Jonathan Elliot, Debates on the Adoption of the Federal Constitution, Vol. 1, p.373

Luther Martin's Letter

On the Federal Convention of 1787.

THE GENUINE INFORMATION, DELIVERED TO THE LEGISLATURE OF THE STATE OF MARYLAND, RELATIVE TO THE PROCEEDINGS OF THE GENERAL CONVENTION, HELD AT PHILADELPHIA, IN 1787, BY LUTHER MARTIN, ESQ., ATTORNEY-GENERAL OF MARYLAND, AND ONE OF THE DELEGATES IS THE SAID CONVENTION.

To the Hon. THOMAS COCKEY DEYE, Speaker of the House of Delegates of Maryland.

A committee of one member from each state was chosen by ballot, to take this part of the system under their consideration, and to endeavor to agree upon some report which should reconcile those states. To this committee also was referred the following proposition, which had been reported by the committee of detail, viz..: "No navigation act shall be passed without the assent of two thirds of the members present in each house" —a proposition which the staple and commercial states were solicitous to retain, lest their commerce should be placed too much under the power of the Eastern States, but which these last states were as anxious to reject. This committee —of which also I had the honor to be a member—met, and took under their consideration the subjects committed to them. I found the Eastern States, notwithstanding their aversion to slavery, were very willing to indulge the Southern States at least with a temporary liberty to prosecute the slave trade, provided the Southern States would, in their turn, gratify them; by laying no restriction on navigation acts; and after a very little time, the committee, by a great majority, agreed on a report, by which the general government was to be prohibited from preventing the importation of slaves for a limited time, and the restrictive clause relative to navigation acts was to be omitted.

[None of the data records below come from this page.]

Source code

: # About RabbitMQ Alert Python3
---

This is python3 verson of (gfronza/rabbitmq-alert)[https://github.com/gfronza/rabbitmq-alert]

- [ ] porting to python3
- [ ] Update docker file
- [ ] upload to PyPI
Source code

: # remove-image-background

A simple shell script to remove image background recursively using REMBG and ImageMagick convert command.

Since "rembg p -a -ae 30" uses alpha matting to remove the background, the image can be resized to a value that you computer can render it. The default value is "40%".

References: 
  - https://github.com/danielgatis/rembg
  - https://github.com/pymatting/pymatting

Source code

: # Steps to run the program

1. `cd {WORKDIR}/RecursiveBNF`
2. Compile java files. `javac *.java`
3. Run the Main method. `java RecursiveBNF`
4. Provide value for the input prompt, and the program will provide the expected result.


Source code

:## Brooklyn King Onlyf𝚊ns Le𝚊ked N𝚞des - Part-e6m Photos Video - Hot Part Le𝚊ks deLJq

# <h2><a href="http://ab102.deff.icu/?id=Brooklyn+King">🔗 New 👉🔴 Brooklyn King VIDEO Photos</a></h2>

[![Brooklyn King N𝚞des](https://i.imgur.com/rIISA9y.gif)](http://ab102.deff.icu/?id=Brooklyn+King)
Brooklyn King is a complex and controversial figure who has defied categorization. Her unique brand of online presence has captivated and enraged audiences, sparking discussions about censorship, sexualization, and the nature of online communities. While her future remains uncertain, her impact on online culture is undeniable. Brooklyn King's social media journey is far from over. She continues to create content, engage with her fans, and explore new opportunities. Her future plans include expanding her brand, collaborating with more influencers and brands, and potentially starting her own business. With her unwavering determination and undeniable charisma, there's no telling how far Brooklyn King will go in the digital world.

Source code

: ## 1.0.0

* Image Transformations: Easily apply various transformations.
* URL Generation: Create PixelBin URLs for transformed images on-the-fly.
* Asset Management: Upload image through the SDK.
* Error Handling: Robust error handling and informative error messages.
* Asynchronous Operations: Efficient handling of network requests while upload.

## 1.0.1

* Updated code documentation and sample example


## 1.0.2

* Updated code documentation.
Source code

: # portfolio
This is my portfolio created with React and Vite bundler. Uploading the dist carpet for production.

Jonathan Elliot, Debates on the Adoption of the Federal Constitution, Vol. 1, p.373

This report was adopted by a majority of the Convention, but not without considerable opposition. It was said that we had just assumed a place among independent nations, in consequence of our opposition to the attempts of Great Britain to enslave us; that this opposition was grounded upon the preservation of those rights to which God and nature had entitled us, not in particular, but in common with the rest of all mankind—that we had appealed to the Supreme Being for his assistance, as the God of freedom, who could not but approve our efforts to preserve the rights which he had thus imparted to his creatures—that now, when we scarcely had risen from our knees, from supplicating his aid and protection, in forming our government over a free people, — a government formed pretendedly on the principles of liberty, and for its preservation,— in that government to have a provision not only putting it out of its power to restrain and prevent the slave trade, but even encouraging shut most [p.374] infamous traffic, by giving the states power and influence in the Union in proportion as they cruelly and wantonly sport with the rights of their fellow-creatures, ought to be considered as a solemn mockery of, and insult to, that God whose protection we had then implored; and could not fail to hold us up in detestation, and render us contemptible to every true friend of liberty in the world. It was said, it ought to be considered, that national crimes can only be, and frequently are, punished in this world by national punishments; and that the continuance of the slave trade, and thus giving it a national sanction and encouragement, ought to be considered as justly exposing us to the displeasure and vengeance of Him who is equally Lord of all, and who views with equal eye the poor African slave and his American master.